System | Advising | ATIS | GeoQuery | Scholar | Restaurants | Academic | IMDB | Yelp |
---|---|---|---|---|---|---|---|---|
Old Baseline | 80 | 46 | 57 | 52 | 95 | 0 | 0 | 1 |
New Baseline | 83 | 45 | 57 | 54 | 93 | 0 | 2 | 2 |
Old Oracle Entities | 89 | 56 | 56 | 66 | 95 | 0 | 7 | 8 |
New Oracle Entities | 87 | *49 | 59 | *59 | 93 | 0 | *2 | 6 |
Old Oracle All | 100 | 69 | 78 | 84 | 100 | 11 | 47 | 25 |
New Oracle All | 100 | 66 | 78 | 82 | 100 | 11 | 47 | 25 |
Requirements
- Python 3
- Dynet
Running
To see all options, run:
./text2sql-template-baseline.py --help
To run with all the defaults, simply do:
./text2sql-template-baseline.py <data_file>
For the smaller datasets (Academic, Restaurants, IMDB, Yelp), cross-validation is used rather than a simple train-dev-test split.
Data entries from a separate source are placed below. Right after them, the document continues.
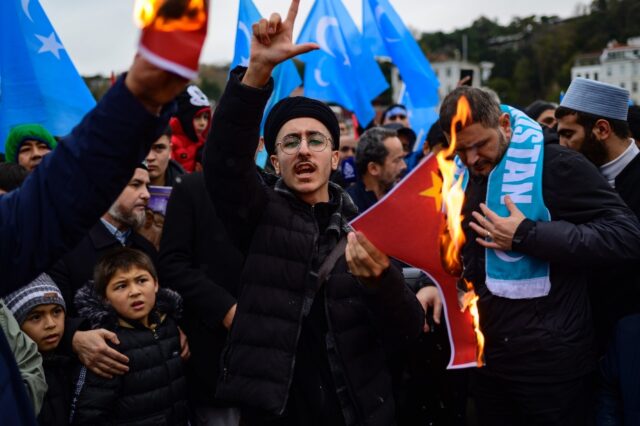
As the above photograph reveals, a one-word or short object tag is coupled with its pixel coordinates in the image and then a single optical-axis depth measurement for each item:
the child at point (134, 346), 2.78
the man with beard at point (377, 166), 4.93
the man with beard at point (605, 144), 3.10
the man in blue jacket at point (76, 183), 1.25
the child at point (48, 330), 2.74
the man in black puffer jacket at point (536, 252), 2.66
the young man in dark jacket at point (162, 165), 3.90
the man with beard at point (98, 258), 2.79
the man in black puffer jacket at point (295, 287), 2.04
To handle that, use the --split
flag, with an argument indicating the split number, for example:
./text2sql-template-baseline.py data/restaurants.json --split 0
Parameters used for paper results
The parameters were varied slightly for each dataset (any not listed here were set to the default). The following flags were set for evaluation on all datasets:
--eval-freq 1000000 --log-freq 1000000 --max-bad-iters -1 --do-test-eval
Dataset | Parameter | Value |
---|---|---|
Advising | max-iters | 40 |
Geography | dim-word | 64 |
” | dim-hidden-lstm | 128 |
” | dim-hidden-template | 32 |
” | max-iters | 31 |
Scholar | lstm-layers | 1 |
” | max-iters | 17 |
ATIS | learning-rate | 0.05 |
” | max-iters | 22 |
Academic, IMDB, Restaurants, Yelp | dim-word | 64 |
” | dim-hidden-template | 32 |
” | train-noise | 0.0 |
” | lstm-layers | 1 |
” | max-iters | 3 |
For example, this will run all of the experiments (assuming you are in this folder, have DyNet installed, and have four cores):
#!/bin/bash
for i in `seq 1 8` ; do
to_wait=""
data="scholar"
./text2sql-template-baseline.py ../../data/${data}.json --eval-freq 1000000 --log-freq 1000000 --max-bad-iters -1 --do-test-eval --max-iters 17 --lstm-layers 1 >out.${data}.${i}.txt 2>err.${data}.${i}.txt &
to_wait="${to_wait} $!"
data="geography"
./text2sql-template-baseline.py ../../data/${data}.json --eval-freq 1000000 --log-freq 1000000 --max-bad-iters -1 --do-test-eval --max-iters 31 --dim-word 64 --dim-hidden-lstm 128 --dim-hidden-template 32 >out.${data}.${i}.txt 2>err.${data}.${i}.txt &
to_wait="${to_wait} $!"
data="advising"
./text2sql-template-baseline.py ../../data/${data}.json --eval-freq 1000000 --log-freq 1000000 --max-bad-iters -1 --do-test-eval --max-iters 40 >out.${data}.${i}.txt 2>err.${data}.${i}.txt &
to_wait="${to_wait} $!"
data="atis"
./text2sql-template-baseline.py ../../data/${data}.json --eval-freq 1000000 --log-freq 1000000 --max-bad-iters -1 --do-test-eval --max-iters 22 --learning-rate 0.05 >out.${data}.${i}.txt 2>err.${data}.${i}.txt &
to_wait="${to_wait} $!"
wait $to_wait
done
for data in academic yelp imdb restaurants ; do
for i in `seq 0 9` ; do
./text2sql-template-baseline.py ../../data/${data}.json --split $i --dim-word 64 --dim-hidden-template 32 --train-noise 0.0 --lstm-layers 1 --max-iters 3 --eval-freq 1000000 --log-freq 1000000 --max-bad-iters -1 --do-test-eval >out.${data}.split${i}.txt 2>err.${data}.split${i}.txt
done
done
License
This code is a modified version of the example tagger code from the DyNet repository. It is available under an Apache 2 license.